**Aim**
Recast the lines below, from the line containing "Return results in <instances>...</instances>. mask" through the end of the rows, inclusive, as a Markdown table with the columns "Index" and "Text", omitting any blank lines.

**Entries supplied**
"""

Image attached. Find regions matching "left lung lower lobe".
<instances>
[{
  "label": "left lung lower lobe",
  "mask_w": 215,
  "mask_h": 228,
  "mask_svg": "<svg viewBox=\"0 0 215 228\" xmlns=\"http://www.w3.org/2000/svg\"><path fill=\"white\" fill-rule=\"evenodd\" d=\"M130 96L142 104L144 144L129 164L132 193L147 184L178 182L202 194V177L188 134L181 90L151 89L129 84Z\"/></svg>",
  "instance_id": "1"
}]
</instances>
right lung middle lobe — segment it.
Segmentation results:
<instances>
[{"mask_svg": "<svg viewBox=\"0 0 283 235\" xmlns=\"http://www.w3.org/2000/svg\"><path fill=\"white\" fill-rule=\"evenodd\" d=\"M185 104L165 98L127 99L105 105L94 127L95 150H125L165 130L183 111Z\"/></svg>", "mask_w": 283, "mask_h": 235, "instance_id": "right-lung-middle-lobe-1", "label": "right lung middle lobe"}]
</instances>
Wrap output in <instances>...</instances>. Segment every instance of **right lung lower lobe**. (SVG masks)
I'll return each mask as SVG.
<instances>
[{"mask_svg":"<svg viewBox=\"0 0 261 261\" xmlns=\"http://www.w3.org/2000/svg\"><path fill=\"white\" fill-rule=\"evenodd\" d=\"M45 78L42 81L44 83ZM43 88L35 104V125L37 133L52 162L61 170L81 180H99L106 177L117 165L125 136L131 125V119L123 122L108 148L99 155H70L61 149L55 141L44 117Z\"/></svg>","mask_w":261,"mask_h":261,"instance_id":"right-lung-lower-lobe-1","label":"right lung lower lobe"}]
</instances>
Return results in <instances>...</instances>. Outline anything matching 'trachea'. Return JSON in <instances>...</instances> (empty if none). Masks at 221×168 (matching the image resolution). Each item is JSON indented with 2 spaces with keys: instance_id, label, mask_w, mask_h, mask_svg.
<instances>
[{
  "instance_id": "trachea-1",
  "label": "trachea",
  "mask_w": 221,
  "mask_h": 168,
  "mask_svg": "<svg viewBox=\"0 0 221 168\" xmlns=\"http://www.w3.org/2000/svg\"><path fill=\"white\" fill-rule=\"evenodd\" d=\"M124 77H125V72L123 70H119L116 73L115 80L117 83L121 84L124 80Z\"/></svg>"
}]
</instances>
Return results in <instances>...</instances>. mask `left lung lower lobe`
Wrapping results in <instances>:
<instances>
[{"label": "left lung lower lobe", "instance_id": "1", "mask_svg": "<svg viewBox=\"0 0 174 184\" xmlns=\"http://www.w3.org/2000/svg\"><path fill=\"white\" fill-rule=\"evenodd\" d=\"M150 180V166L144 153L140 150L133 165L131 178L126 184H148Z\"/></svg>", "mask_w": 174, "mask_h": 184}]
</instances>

"""

**Finished answer**
| Index | Text |
|---|---|
| 1 | Return results in <instances>...</instances>. mask `left lung lower lobe` |
| 2 | Wrapping results in <instances>: |
| 3 | <instances> |
| 4 | [{"label": "left lung lower lobe", "instance_id": "1", "mask_svg": "<svg viewBox=\"0 0 174 184\" xmlns=\"http://www.w3.org/2000/svg\"><path fill=\"white\" fill-rule=\"evenodd\" d=\"M150 180V166L144 153L140 150L133 165L131 178L126 184H148Z\"/></svg>", "mask_w": 174, "mask_h": 184}] |
| 5 | </instances> |